Task objective »
If a line of the data contains the word "numOctaves", it is counted; report how many such lines there are and nothing else.

(Records from a data source)
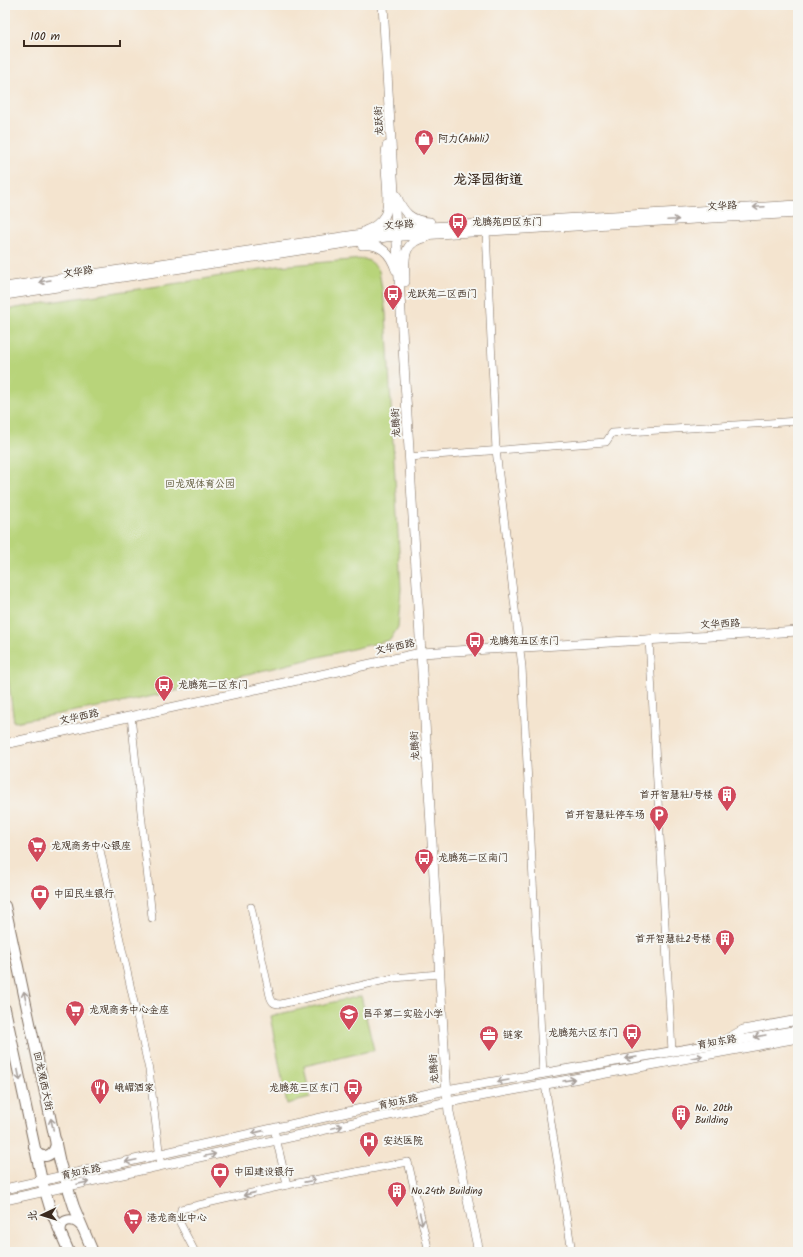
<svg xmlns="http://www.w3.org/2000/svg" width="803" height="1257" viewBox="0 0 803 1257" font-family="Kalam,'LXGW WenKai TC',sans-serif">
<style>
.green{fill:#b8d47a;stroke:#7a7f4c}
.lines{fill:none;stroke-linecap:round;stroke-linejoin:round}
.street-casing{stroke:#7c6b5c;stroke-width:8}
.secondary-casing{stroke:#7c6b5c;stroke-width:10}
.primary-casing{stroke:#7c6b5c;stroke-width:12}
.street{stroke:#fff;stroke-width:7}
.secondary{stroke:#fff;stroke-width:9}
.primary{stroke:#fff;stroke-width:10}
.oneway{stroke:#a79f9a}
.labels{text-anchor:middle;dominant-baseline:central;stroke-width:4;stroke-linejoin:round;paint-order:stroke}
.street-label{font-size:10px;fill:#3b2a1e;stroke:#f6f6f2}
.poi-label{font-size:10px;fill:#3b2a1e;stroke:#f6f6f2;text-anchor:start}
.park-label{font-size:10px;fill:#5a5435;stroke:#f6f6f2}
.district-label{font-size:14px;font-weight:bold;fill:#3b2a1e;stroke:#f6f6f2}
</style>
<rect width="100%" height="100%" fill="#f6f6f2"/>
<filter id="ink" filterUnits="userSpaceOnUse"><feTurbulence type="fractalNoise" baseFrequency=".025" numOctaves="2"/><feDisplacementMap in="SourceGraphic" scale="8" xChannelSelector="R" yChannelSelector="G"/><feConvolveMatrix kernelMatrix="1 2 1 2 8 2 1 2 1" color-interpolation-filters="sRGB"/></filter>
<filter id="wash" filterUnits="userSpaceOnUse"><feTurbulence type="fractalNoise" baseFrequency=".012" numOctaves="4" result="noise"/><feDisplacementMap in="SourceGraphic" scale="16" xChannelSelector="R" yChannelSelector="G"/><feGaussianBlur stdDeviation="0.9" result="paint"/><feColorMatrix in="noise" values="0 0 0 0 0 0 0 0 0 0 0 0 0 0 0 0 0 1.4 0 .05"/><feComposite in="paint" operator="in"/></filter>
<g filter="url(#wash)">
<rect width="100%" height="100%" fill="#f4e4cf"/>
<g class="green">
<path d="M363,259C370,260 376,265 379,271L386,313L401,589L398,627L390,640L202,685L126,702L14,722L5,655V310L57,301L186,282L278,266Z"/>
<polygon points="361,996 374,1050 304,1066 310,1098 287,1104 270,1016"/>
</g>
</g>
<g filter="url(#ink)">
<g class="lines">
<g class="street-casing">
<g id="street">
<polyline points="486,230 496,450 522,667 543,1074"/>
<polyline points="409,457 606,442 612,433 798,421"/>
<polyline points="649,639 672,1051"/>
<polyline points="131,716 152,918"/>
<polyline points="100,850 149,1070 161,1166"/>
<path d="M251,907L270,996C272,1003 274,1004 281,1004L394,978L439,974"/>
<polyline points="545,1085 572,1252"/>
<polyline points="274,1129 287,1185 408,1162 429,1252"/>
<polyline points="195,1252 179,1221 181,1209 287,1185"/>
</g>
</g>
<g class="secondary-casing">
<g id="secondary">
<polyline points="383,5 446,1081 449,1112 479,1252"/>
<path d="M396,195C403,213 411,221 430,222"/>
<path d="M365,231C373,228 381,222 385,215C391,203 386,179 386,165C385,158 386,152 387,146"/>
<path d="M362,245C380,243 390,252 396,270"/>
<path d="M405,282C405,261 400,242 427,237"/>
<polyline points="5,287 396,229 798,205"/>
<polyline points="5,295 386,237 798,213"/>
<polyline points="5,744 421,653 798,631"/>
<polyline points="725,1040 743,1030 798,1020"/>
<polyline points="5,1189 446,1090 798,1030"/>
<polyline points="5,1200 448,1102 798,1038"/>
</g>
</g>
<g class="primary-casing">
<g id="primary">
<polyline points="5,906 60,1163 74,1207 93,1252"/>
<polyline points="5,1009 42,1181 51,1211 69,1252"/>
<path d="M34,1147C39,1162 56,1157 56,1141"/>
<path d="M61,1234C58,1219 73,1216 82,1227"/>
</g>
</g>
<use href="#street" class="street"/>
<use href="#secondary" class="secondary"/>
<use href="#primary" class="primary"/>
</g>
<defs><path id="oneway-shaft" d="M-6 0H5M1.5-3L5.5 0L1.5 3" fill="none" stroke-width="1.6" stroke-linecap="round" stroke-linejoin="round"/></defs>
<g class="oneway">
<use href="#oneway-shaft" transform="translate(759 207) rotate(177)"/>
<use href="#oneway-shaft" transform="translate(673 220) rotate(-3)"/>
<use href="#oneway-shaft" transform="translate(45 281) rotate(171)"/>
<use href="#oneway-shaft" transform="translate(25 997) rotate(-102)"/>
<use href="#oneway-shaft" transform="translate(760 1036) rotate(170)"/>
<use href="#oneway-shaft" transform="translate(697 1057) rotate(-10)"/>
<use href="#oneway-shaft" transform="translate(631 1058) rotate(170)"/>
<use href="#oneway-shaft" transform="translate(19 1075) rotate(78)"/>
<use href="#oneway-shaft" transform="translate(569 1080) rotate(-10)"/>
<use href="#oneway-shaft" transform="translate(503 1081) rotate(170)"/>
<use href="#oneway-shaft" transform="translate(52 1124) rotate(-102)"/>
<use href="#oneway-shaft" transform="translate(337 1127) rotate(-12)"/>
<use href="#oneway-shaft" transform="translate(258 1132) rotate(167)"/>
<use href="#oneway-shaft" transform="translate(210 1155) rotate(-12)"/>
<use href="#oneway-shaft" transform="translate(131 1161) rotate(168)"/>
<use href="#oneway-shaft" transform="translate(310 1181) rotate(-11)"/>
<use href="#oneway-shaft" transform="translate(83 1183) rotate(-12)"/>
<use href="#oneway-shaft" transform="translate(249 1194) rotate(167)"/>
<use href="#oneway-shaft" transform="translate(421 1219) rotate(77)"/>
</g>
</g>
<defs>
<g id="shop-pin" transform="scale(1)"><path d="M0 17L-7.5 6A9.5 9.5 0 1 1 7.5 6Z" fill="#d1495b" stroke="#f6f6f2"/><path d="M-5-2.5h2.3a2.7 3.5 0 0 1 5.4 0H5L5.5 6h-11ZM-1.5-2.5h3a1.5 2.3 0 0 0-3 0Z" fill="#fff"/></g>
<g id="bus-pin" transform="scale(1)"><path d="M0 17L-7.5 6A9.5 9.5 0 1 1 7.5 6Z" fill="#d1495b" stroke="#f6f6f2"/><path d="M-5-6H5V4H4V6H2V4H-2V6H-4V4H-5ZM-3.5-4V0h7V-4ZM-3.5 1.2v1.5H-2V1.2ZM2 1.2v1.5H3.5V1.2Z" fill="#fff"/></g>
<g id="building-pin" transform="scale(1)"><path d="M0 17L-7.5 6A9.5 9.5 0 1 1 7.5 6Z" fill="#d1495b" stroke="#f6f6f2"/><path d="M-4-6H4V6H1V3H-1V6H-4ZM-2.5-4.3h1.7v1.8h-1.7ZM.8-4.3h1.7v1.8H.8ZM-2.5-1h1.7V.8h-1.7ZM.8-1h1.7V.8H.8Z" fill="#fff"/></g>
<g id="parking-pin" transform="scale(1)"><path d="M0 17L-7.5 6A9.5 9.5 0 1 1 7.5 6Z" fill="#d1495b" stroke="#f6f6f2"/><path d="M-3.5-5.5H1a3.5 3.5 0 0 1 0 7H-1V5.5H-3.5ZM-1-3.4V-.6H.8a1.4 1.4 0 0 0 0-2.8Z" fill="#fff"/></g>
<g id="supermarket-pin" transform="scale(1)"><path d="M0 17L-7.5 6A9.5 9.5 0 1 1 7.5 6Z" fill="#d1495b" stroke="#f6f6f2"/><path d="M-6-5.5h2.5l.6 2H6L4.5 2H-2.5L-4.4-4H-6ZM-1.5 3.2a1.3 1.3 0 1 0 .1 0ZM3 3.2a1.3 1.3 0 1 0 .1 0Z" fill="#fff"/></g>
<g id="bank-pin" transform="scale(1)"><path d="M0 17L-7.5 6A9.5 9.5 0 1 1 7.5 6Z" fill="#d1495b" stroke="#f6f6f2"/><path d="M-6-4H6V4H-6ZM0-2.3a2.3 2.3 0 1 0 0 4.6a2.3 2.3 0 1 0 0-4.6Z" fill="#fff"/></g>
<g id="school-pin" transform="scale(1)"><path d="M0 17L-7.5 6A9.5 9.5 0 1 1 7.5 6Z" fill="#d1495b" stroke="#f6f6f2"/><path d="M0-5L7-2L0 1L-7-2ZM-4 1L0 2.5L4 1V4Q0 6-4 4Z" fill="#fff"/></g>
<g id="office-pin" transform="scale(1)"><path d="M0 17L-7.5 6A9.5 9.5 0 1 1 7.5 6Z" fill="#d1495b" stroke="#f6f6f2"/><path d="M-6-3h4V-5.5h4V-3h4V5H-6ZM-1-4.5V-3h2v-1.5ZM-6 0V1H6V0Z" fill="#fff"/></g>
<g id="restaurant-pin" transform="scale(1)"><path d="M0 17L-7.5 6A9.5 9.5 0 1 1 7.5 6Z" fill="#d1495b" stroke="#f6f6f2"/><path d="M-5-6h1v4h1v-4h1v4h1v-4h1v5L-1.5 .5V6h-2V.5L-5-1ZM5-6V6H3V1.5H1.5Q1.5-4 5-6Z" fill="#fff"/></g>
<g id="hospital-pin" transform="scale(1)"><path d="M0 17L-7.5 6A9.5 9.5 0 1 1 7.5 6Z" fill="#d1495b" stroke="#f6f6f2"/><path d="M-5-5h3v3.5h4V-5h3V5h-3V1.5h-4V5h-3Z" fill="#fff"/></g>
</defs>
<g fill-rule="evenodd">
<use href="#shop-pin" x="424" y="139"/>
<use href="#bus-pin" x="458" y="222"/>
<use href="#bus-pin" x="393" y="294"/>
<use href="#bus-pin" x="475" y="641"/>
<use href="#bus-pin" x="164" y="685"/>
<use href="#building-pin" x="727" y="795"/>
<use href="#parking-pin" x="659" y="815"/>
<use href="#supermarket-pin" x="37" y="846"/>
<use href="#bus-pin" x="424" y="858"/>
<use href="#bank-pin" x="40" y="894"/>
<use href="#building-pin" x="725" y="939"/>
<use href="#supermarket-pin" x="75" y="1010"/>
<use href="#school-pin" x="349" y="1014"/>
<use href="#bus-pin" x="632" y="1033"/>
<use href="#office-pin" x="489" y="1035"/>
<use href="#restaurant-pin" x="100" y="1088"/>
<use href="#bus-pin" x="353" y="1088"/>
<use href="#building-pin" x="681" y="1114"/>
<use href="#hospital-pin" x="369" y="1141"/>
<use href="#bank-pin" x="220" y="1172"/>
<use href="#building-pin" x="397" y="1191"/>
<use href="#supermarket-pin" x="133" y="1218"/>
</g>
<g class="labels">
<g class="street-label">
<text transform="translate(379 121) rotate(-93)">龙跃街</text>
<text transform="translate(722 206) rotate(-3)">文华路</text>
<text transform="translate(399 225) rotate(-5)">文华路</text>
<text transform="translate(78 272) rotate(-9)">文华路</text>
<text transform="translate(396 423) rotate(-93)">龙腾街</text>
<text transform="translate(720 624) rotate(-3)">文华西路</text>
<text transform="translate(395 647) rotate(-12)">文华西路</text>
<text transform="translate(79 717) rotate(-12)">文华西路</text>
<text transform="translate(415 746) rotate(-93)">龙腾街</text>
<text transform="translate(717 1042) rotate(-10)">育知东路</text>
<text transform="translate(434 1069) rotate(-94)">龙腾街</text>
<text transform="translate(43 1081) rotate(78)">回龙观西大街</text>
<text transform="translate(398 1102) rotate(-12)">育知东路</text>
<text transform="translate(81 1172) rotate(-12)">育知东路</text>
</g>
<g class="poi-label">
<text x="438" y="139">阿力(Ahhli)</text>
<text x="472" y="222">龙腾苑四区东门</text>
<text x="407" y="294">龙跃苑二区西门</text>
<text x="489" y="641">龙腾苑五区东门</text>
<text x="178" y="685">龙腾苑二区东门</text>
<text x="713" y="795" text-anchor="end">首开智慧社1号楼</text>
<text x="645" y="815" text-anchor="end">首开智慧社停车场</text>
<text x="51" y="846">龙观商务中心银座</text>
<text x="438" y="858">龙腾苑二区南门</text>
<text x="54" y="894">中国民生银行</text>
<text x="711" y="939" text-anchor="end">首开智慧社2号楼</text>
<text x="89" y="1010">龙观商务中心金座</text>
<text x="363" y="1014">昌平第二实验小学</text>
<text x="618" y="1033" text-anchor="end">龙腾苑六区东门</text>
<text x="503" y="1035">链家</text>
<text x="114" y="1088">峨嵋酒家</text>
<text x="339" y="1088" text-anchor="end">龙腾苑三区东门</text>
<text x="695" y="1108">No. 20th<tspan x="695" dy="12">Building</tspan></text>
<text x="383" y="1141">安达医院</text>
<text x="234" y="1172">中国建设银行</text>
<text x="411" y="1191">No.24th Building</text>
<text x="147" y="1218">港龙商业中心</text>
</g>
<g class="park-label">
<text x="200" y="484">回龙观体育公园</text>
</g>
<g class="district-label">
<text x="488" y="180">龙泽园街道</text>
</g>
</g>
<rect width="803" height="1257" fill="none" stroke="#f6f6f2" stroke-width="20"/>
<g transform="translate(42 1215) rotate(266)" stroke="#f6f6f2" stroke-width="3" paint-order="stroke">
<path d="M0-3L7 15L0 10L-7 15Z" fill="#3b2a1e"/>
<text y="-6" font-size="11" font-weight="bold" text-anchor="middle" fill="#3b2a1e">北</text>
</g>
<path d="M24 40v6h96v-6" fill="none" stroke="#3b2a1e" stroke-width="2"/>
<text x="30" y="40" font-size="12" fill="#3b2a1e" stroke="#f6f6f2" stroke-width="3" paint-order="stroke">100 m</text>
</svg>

Written solution »
2